Before I fell pregnant this time, I was back to my pre-baby size.  I was confident in swimwear.  I didn’t really give much thought to my size and shape in general except that I wanted to continue to be strong and fit.

Then, along came the first trimester of pregnancy number 3, with all it’s weird nausea and cravings and exhaustion and absolutely no resolve to observe any kind of diet – healthy or otherwise.

I found that I didn’t feel like eating most of the time and when I did, all I wanted was junk, sugary snacks and carbs!  I had even less interest in exercise and although I still kept up with my Body Pump classes, I was only making 1 session a week, then 1 session a fortnight.  I was so exhausted.  And the more I missed, the harder it got when I did go.

Fortunately, I am approaching the end of the second trimester and the past few weeks have been much easier.  But the damage is already done and I am out of shape and acutely aware of this.  I feel heavy and unfit.  On top of that, my bump is way bigger than in my previous pregnancies.  I’m told this is a ‘third baby thing’ and all my measurements are fine for the gestational week so nothing to worry about.  But I feel like a blob.

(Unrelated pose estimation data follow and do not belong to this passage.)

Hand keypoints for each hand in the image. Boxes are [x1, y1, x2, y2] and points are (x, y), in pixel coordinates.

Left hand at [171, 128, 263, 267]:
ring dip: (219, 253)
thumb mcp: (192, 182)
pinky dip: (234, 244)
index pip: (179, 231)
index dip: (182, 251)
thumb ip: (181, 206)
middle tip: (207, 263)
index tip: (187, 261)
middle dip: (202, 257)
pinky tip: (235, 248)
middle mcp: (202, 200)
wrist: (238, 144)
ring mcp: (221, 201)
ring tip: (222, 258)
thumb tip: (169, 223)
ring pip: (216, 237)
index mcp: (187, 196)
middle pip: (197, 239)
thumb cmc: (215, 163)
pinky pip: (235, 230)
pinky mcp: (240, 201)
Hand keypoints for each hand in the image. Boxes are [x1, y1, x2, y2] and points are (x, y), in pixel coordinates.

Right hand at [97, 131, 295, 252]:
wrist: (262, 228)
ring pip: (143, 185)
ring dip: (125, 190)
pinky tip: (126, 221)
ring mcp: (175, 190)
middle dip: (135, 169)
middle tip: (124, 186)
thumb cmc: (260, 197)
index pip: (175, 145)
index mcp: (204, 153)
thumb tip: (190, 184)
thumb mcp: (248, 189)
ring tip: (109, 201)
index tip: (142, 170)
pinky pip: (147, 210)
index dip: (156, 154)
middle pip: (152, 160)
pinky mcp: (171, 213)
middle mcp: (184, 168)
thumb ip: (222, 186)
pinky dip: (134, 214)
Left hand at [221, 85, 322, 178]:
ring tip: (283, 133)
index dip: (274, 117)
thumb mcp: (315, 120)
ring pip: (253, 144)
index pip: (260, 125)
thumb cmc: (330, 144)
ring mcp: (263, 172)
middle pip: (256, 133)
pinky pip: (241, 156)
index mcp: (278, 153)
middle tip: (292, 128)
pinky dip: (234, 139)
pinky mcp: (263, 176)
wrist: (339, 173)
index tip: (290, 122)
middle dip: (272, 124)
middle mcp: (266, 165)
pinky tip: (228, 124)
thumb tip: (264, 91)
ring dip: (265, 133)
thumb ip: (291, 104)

This is all hard enough to cope with, when you’re hormonal and an emotional wreck… but now I’m finding that people are commenting on it and I hate it!

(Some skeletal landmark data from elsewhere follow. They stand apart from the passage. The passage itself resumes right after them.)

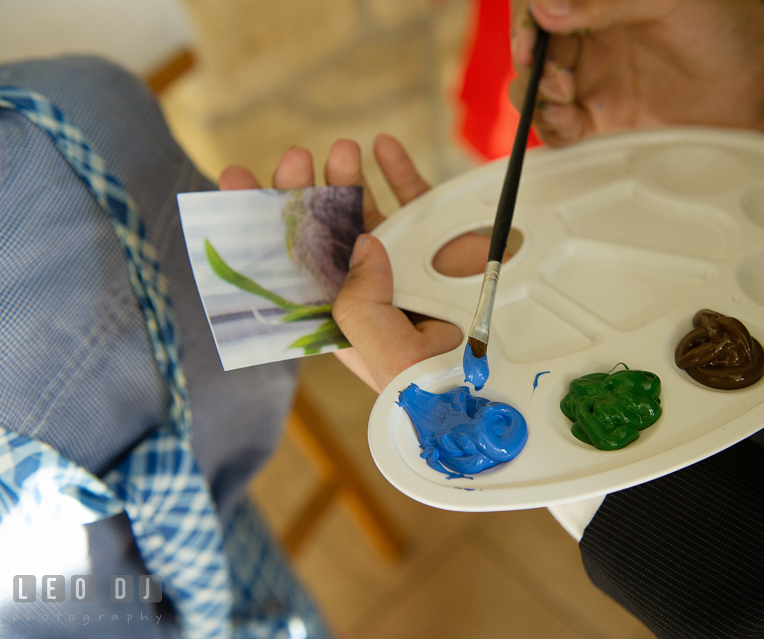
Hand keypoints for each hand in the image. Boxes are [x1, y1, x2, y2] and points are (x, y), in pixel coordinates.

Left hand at [220, 136, 488, 391]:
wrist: (496, 378)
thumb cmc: (431, 380)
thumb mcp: (385, 354)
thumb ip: (360, 306)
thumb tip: (363, 244)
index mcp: (339, 314)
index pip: (289, 265)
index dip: (259, 226)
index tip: (235, 183)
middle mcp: (364, 283)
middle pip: (322, 230)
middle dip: (303, 193)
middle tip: (294, 161)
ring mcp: (401, 260)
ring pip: (364, 210)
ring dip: (346, 178)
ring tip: (340, 150)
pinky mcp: (440, 243)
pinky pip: (416, 201)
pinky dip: (399, 172)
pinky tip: (384, 146)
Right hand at [511, 0, 763, 159]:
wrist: (763, 91)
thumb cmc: (729, 30)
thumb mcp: (673, 0)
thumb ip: (610, 1)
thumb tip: (549, 8)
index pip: (544, 1)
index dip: (528, 15)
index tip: (535, 28)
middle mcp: (590, 35)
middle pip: (532, 44)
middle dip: (528, 56)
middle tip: (548, 66)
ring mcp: (591, 79)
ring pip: (536, 86)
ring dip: (534, 92)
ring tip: (563, 93)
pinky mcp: (600, 121)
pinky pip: (557, 126)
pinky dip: (550, 126)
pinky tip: (567, 121)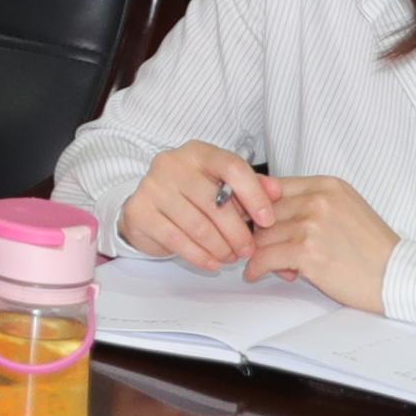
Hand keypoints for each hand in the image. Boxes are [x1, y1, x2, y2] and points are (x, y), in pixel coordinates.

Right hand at [119, 142, 274, 270]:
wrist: (146, 206)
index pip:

Why do people feel that it’s ok to comment on your weight/size/shape when you are pregnant?  And not just strangers, but close friends and family members too, who surely know that this would hurt my feelings.

Have I lost my sense of humour in the jumble of hormones and anxiety?  Or is this unacceptable?

Why does it bother me?  And what is an appropriate response?  Am I being unreasonable?  Or are they? – with their observations that ‘I must be nearly due’ and ‘my arse is as big as my bump’ (yes, really!).

At this point, I’m worried about what the final trimester holds and exactly how big I’m likely to get.  This is a particular concern since I’ll be reaching my due date in the height of summer – when I imagine all I will want to wear will be bra and pants!!!  Perhaps a Muumuu is the way to go!?

Is it just me or is there this assumption that pregnant women don’t have ‘body image issues’ because we’ve chosen this weight gain and all that comes with it.  I don’t think the non-pregnant community realise how emotionally challenging this can be.  It is, quite literally the elephant in the room (!).